The 44-hectare (108-acre) Okada Manila, owned by subsidiaries of Japan’s Universal Entertainment Corp., agreed in October to go public in the United States through a merger with 26 Capital.
But the deal has become mired in a long-running dispute between Universal and its deposed chairman and founder, Kazuo Okada.
That dispute took a dramatic turn on May 31 when Okada’s Filipino partners took physical control of the USD 3.3 billion casino in the Philippine capital with the help of private security guards and local police.
“I believe Universal will be back in control of Okada Manila soon,” Jason Ader, chairman and CEO of 26 Capital, told Reuters. “Both parties plan to close this transaction.”
The seizure of the casino came after the Philippine Supreme Court ruled in April that Okada should be reinstated as chairman of the casino’s owner and operator.

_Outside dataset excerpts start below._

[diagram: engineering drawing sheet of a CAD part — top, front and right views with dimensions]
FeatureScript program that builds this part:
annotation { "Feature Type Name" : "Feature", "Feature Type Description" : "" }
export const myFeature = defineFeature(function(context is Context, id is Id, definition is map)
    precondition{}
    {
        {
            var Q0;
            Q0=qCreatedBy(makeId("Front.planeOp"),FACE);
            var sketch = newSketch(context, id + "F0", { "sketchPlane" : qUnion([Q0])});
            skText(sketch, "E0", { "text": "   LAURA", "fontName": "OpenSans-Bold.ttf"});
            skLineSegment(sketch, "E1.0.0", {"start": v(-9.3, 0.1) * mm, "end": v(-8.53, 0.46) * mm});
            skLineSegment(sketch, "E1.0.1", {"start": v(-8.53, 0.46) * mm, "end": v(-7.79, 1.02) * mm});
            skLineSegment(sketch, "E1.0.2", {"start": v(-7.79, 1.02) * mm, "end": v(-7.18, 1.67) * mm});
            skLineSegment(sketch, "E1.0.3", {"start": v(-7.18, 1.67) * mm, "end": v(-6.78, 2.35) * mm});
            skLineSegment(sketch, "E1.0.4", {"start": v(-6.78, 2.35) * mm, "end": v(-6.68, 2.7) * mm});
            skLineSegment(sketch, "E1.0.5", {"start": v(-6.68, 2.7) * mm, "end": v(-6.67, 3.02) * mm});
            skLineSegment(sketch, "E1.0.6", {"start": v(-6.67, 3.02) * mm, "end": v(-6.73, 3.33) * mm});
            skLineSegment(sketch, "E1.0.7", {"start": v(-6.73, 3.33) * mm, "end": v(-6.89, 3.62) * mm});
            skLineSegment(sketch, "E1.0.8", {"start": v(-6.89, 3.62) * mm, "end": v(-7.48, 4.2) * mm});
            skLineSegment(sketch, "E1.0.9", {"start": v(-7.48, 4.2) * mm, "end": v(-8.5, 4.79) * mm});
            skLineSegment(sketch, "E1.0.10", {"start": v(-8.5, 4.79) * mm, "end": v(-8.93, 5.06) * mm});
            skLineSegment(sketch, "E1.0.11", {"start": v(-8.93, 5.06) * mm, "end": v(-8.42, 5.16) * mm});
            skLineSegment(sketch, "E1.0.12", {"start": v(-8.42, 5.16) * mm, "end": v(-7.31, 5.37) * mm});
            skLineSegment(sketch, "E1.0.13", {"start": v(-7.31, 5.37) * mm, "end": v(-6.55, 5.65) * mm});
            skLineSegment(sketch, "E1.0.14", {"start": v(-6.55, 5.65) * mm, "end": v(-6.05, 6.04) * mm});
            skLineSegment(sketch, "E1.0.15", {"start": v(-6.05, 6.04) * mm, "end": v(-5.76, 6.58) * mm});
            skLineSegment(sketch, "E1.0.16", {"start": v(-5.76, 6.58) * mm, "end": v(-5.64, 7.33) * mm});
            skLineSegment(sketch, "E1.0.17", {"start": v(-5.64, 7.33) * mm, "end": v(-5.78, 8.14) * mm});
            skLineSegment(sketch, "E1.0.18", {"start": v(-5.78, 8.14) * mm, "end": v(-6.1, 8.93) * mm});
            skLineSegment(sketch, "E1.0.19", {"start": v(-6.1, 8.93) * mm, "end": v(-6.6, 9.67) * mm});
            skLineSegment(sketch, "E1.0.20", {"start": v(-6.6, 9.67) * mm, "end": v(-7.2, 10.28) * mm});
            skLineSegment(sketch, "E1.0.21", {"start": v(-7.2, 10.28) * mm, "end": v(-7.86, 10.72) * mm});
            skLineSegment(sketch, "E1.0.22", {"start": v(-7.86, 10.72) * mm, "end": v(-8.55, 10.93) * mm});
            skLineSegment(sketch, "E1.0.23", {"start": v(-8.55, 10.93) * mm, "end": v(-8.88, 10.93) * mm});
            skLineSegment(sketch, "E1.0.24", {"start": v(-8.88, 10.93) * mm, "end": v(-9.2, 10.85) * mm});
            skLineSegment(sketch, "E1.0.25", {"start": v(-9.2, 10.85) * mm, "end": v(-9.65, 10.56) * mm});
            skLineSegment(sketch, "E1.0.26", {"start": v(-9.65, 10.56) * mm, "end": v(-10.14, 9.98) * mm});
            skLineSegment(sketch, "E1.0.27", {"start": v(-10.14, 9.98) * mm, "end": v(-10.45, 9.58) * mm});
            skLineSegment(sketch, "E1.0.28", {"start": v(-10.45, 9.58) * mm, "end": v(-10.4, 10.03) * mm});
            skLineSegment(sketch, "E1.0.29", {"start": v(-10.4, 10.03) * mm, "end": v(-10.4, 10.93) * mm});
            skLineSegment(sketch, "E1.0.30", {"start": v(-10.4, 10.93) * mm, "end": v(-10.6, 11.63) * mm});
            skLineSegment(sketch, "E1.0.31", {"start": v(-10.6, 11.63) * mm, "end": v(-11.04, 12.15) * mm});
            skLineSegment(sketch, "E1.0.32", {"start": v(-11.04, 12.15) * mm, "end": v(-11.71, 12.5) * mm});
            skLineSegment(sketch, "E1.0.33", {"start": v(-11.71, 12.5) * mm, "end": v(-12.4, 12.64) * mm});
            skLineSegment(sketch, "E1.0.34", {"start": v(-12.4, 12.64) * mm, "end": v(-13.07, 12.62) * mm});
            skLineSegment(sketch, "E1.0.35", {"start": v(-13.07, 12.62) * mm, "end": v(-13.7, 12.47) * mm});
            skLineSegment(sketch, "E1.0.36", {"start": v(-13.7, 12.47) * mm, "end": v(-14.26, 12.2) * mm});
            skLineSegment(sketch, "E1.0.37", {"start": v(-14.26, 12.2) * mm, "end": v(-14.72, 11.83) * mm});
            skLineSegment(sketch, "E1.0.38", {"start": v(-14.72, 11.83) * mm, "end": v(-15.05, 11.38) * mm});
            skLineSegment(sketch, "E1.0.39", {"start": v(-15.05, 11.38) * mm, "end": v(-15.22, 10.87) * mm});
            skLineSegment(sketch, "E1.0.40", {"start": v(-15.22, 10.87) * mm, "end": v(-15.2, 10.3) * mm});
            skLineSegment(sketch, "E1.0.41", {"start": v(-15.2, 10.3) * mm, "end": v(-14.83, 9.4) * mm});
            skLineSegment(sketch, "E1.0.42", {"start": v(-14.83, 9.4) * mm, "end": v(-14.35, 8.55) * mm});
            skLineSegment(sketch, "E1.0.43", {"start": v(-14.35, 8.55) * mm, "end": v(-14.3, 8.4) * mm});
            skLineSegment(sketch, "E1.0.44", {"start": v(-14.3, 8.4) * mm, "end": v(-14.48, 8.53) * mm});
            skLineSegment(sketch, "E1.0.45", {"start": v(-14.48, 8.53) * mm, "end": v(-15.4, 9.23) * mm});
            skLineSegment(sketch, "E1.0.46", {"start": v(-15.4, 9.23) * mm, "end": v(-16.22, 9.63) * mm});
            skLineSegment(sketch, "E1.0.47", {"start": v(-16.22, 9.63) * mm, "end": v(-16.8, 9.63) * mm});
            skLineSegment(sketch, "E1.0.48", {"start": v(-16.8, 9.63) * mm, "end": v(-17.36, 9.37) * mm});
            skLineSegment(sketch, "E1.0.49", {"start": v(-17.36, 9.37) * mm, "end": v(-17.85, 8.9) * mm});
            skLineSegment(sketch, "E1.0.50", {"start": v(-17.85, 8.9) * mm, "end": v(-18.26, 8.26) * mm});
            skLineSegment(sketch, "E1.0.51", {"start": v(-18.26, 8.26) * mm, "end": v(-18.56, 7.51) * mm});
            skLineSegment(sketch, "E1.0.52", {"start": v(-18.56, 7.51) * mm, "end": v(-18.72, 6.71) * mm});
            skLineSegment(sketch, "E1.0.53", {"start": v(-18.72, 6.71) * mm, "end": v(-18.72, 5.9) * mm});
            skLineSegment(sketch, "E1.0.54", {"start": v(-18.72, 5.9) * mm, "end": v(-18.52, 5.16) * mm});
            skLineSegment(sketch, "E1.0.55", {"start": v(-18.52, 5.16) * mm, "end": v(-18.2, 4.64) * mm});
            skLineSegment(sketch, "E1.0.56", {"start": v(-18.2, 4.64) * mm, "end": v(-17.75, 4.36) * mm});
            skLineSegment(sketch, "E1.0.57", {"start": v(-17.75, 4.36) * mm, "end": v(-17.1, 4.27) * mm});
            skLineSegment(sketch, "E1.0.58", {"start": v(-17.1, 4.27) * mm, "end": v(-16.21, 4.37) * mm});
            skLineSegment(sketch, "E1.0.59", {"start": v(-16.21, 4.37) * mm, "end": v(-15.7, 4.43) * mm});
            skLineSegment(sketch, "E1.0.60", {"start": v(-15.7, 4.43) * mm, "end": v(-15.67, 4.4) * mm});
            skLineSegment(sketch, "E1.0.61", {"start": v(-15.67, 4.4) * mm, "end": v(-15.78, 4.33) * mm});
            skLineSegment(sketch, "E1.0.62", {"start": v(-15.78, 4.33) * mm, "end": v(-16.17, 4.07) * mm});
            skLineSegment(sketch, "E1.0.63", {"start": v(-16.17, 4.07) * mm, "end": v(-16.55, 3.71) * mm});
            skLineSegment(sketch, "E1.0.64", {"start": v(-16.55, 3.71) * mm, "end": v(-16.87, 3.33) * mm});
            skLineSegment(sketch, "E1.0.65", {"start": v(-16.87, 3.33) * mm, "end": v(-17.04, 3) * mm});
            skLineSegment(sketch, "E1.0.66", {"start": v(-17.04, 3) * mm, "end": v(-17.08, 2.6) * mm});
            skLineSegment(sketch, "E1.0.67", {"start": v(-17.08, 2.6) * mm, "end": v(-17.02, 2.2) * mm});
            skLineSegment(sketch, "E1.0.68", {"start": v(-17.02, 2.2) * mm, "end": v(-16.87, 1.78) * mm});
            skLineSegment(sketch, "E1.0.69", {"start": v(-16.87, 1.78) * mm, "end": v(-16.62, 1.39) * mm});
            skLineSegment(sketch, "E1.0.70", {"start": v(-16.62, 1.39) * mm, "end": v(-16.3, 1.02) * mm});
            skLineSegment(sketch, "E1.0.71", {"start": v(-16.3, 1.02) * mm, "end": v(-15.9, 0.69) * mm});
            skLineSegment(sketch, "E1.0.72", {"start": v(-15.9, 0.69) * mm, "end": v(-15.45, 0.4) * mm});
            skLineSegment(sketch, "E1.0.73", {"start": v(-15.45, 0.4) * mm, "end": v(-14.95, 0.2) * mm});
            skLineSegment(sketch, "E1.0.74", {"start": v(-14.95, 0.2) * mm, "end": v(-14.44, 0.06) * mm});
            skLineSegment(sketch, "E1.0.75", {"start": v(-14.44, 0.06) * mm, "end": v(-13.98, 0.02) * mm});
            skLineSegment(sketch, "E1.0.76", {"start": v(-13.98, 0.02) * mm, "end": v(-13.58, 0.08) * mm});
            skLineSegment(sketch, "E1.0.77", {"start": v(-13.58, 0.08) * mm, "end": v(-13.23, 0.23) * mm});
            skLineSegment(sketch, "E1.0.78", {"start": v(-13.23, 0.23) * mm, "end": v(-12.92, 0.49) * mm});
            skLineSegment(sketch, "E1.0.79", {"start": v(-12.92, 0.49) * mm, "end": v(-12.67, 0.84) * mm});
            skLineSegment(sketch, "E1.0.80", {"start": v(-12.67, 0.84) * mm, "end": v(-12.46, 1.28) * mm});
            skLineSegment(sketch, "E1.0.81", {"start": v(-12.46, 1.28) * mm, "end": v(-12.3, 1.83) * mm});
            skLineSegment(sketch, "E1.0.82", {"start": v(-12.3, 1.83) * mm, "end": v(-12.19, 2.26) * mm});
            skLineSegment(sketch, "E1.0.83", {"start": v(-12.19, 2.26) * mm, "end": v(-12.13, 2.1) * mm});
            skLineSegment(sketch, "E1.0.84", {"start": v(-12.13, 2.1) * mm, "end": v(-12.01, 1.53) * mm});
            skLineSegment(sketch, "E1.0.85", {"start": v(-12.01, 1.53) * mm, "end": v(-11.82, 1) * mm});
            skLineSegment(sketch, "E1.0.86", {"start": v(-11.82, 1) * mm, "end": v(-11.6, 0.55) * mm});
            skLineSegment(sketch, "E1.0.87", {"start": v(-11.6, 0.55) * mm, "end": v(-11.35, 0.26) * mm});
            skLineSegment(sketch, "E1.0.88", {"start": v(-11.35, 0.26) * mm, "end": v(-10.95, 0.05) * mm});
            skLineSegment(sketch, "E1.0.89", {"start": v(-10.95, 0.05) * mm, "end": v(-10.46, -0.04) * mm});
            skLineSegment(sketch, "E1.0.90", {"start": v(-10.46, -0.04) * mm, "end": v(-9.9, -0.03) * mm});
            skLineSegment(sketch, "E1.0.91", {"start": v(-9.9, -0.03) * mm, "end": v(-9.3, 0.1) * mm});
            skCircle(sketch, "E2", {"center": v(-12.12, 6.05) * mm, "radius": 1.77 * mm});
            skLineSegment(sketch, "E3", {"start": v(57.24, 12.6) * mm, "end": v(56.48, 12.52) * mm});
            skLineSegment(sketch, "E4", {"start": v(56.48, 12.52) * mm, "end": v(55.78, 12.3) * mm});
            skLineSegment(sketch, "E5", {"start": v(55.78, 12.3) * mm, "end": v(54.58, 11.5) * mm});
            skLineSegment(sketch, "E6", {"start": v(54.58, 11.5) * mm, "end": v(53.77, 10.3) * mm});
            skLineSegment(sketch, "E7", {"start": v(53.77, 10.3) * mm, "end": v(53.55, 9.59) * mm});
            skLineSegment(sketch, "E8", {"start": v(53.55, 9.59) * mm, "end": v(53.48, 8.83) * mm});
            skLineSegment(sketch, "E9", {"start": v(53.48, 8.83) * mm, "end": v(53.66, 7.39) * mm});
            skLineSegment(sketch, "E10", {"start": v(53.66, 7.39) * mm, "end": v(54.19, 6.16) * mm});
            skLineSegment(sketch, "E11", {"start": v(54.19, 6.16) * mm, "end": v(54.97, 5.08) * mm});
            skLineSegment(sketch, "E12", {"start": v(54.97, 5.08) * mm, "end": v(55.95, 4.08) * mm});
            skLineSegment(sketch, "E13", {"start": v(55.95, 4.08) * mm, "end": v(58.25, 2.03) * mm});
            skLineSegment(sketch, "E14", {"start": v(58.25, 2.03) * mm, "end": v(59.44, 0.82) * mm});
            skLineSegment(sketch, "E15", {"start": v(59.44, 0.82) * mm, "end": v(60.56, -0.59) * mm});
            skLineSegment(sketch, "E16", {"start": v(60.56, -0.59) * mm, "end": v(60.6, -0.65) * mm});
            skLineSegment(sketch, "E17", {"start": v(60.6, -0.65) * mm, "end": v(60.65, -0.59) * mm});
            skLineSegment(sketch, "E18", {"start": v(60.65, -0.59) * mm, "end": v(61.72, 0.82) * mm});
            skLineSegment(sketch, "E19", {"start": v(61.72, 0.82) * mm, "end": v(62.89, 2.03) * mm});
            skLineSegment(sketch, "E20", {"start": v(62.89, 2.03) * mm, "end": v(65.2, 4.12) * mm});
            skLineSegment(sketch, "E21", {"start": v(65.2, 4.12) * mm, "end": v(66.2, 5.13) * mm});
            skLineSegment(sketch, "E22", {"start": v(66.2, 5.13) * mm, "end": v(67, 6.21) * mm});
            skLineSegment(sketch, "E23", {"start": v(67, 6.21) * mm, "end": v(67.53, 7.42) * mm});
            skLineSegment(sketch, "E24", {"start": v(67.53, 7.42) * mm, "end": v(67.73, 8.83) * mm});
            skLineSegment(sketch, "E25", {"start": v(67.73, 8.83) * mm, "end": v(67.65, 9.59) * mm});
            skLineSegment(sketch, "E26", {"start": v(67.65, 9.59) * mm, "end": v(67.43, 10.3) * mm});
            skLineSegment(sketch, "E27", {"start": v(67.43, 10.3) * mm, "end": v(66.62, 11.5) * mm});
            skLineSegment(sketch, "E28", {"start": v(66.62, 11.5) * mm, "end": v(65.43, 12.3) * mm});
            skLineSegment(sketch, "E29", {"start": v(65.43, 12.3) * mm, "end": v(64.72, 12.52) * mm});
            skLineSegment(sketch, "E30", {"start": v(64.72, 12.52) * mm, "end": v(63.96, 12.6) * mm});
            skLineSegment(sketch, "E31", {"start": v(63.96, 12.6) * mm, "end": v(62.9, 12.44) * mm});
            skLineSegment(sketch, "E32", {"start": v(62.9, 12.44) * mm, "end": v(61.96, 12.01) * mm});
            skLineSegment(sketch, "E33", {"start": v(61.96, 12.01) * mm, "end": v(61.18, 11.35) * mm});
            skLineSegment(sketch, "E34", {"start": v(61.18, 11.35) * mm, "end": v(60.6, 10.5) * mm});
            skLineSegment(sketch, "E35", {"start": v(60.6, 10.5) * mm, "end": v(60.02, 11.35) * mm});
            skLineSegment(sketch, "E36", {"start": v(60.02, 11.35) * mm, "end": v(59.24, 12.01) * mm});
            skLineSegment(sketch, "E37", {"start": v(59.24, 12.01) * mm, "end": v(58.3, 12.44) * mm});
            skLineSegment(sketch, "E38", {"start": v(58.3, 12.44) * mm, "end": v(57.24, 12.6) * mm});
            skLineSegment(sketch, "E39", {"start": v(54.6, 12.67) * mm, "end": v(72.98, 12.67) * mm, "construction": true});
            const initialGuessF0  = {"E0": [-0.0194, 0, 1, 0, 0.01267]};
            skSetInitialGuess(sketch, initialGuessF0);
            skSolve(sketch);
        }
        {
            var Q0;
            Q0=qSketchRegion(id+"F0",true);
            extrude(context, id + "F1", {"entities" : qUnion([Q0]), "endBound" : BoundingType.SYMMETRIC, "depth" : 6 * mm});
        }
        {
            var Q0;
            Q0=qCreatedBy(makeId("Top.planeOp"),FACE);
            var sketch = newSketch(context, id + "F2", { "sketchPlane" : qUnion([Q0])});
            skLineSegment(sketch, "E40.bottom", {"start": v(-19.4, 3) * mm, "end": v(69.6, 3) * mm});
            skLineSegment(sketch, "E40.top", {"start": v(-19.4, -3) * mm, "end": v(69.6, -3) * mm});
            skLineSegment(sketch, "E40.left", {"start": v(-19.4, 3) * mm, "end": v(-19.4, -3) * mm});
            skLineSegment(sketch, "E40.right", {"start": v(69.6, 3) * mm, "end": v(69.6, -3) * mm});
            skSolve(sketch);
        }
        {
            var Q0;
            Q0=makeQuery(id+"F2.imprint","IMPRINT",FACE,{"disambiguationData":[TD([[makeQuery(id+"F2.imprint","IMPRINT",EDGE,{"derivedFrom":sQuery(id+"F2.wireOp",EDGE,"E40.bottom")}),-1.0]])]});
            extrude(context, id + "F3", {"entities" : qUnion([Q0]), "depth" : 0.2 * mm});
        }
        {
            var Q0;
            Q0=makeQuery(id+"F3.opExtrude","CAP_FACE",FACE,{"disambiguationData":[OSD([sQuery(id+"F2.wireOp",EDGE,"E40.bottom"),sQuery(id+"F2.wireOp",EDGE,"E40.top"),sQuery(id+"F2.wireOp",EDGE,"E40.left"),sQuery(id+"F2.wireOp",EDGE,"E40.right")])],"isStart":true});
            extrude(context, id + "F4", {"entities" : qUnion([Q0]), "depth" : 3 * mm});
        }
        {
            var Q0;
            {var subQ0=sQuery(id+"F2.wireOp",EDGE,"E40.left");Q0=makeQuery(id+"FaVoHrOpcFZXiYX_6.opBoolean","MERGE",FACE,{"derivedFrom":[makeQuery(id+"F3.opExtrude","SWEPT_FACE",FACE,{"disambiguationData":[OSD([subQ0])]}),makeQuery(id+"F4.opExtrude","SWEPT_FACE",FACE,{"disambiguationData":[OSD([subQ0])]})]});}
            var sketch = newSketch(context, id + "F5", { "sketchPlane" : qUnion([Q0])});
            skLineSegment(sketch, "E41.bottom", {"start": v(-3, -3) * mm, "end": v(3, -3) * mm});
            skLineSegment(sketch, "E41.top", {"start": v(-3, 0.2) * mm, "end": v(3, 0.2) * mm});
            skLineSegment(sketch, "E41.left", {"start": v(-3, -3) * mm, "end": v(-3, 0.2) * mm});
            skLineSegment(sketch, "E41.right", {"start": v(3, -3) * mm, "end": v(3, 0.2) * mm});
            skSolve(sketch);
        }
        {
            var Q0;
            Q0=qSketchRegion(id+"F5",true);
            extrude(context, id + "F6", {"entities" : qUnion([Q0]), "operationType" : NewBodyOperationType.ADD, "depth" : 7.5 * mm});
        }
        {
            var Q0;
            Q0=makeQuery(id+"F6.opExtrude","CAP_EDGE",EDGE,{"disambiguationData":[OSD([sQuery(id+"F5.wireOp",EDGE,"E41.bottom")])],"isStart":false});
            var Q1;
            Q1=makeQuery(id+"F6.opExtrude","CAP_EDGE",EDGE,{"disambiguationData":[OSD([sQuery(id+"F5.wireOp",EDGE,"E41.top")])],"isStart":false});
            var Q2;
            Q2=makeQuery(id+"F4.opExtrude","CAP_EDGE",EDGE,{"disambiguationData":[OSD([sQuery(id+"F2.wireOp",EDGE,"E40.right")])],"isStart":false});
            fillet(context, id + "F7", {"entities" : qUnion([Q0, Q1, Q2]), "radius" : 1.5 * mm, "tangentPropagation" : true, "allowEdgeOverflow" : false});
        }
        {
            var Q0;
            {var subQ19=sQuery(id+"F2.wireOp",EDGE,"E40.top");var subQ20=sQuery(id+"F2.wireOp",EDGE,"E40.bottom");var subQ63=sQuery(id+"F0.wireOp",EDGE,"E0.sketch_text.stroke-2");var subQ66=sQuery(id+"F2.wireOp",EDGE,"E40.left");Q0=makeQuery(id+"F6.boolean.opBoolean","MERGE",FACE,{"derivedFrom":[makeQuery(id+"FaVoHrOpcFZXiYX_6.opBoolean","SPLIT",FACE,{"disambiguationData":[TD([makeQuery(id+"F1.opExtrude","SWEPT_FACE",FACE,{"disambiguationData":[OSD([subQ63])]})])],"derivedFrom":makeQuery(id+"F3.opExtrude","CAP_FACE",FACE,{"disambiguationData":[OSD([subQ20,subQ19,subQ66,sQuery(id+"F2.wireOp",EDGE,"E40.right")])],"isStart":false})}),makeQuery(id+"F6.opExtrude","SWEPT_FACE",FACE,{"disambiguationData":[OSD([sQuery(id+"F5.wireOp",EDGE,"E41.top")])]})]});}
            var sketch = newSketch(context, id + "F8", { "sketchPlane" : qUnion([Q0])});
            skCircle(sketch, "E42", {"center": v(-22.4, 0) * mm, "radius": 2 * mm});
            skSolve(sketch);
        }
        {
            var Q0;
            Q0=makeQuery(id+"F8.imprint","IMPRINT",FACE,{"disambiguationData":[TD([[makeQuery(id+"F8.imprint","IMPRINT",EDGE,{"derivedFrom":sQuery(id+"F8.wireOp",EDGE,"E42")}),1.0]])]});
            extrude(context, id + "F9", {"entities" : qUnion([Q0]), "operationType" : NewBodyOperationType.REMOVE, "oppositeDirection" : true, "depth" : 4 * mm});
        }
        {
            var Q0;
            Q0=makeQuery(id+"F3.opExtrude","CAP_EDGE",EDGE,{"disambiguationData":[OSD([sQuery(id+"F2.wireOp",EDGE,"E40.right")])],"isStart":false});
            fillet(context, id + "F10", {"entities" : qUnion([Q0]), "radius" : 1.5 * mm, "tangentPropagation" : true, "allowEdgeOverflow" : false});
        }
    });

Universal’s domestic unit, Tiger Resorts, has appealed that ruling and complained of what it said was an “illegal and violent” takeover.
Universal and its subsidiaries, and the camp of Okada and his Filipino partners did not immediately respond to requests for comment outside of office hours.
Listing in the United States will give Okada Manila access to a wide array of funds, customers and lenders, Ader said, adding investors see the potential for the Philippines to be one of the world’s best gaming markets.
The Philippines, which has one of Asia’s most freewheeling gaming industries, has started to recover from the pandemic. Its gross gaming revenues rose 14% to 113 billion pesos (USD 2.12 billion) in 2021, though still below the record 256 billion in 2019, data from the gaming regulator show.
In contrast, top gaming hub Macau, of which 90% of visitors typically come from mainland China, continues to reel from Beijing’s “zero-COVID” policy.
In 2017, Okada was ousted from the board of both Universal and its Philippine unit on suspicions of misappropriating millions of company funds, which he has denied.